Consegna: Riporta fedelmente dalla recensione del film il passo che parte da "Per Llwelyn (Josh" e arriva fino a "fermare il massacro.".

Testo da leggere:
########################################
NON E' UN PAESE PER VECCHI

Non è un paese per vecchi
di Joel, Ethan Coen
con Javier Bardem, Josh Brolin, Tommy Lee Jones
Usa, 2007
genere, thriller, noir, drammatico, western
durata, 122'


Per Llwelyn (Josh Brolin ancora convincente dopo il ruolo delloo sbirro corrotto di American gangster) veterano del Vietnam la guerra non è ancora finita:sposato ad una donna bambina che probabilmente ha smesso di amare, deve tornare a combattere quando un pericoloso serial killer si mette sulle sue tracce per recuperare quei soldi rubati sul luogo di un orribile carneficina provocata da un mancato scambio di droga nel deserto texano. L'occasione della vita si trasforma in un orgia di sangue che ha il suono dell'arma ad aria compressa (in realtà è una bombola piena d'aria usata per ammazzare i bambini prima della macellazione) adoperata dallo spietato assassino ed il colore del sangue dei cadaveri seminati lungo la strada. Bell (Tommy L.Jones,attore che sembra non recitare) uno sceriffo disilluso e prossimo alla pensione,si mette sulle loro tracce nella speranza di fermare il massacro.
########################################
Voci:

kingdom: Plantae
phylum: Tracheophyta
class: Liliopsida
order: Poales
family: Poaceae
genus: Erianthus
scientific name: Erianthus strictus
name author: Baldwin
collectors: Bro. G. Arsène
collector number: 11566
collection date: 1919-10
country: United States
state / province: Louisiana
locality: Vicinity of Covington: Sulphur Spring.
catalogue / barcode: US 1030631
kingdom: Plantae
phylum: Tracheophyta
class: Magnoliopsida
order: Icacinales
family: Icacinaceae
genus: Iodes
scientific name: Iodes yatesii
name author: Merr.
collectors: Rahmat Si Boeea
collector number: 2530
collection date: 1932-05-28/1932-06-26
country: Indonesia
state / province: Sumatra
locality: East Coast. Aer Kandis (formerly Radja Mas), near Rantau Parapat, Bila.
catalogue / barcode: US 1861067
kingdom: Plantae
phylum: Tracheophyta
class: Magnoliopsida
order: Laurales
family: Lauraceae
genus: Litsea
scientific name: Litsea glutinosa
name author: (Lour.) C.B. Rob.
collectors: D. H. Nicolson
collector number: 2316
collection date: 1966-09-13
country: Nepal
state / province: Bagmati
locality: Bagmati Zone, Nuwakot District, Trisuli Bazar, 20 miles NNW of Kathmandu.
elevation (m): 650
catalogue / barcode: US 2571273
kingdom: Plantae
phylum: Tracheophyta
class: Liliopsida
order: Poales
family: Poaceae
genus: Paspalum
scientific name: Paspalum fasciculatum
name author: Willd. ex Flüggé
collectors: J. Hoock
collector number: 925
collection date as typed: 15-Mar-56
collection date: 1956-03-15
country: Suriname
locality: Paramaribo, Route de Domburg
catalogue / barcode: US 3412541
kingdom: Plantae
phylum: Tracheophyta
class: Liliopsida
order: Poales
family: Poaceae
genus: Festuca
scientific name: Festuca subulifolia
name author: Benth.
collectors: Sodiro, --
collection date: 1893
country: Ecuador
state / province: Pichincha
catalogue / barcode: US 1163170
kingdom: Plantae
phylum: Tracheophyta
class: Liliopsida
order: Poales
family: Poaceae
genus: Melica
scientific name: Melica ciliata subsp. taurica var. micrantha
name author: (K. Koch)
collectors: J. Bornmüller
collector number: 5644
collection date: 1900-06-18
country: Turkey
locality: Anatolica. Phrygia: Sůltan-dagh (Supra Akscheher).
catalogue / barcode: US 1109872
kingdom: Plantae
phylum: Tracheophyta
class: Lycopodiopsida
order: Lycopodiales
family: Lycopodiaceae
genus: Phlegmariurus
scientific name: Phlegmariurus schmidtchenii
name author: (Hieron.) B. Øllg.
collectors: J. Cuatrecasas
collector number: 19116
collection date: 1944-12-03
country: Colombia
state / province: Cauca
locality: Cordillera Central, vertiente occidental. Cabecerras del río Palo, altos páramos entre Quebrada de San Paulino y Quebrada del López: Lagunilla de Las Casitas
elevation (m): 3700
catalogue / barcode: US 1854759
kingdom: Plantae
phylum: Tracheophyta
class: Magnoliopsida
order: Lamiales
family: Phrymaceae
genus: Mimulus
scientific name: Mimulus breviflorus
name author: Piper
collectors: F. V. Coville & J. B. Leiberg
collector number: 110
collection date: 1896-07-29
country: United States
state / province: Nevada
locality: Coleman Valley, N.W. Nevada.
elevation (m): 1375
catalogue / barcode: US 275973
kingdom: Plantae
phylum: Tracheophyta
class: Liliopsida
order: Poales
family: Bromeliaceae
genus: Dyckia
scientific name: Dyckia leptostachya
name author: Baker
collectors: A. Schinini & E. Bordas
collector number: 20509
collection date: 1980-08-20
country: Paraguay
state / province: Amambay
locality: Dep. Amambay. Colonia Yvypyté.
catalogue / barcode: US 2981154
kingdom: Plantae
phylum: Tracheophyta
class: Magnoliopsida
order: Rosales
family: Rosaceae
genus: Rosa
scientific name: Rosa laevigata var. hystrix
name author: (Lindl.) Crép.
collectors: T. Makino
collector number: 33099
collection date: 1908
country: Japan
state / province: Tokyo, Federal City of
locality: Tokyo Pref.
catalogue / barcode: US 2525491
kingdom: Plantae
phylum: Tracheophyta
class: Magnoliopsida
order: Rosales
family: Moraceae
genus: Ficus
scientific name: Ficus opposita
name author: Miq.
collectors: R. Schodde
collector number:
########################################
Soluzione:
Per Llwelyn (Josh Brolin ancora convincente dopo il ruolo delloo sbirro corrotto di American gangster) veterano del Vietnam la guerra non è ancora finita:sposato ad una donna bambina che probabilmente ha smesso di amare, deve tornare a combattere quando un pericoloso serial killer si mette sulle sue tracce per recuperare quei soldi rubati sul luogo di un orribile carneficina provocata da un mancato scambio di droga nel deserto texano. L'occasione della vita si trasforma in un orgia di sangue che ha il suono dell'arma ad aria compressa (in realtà è una bombola piena d'aria usata per ammazzare i bambini prima della macellazione) adoperata dallo spietato assassino ed il colore del sangue dei cadaveri seminati lungo la strada. Bell (Tommy L.Jones,attore che sembra non recitare) uno sceriffo disilluso e prossimo alla pensione,si mette sulle loro tracce nella speranza di fermare il massacro.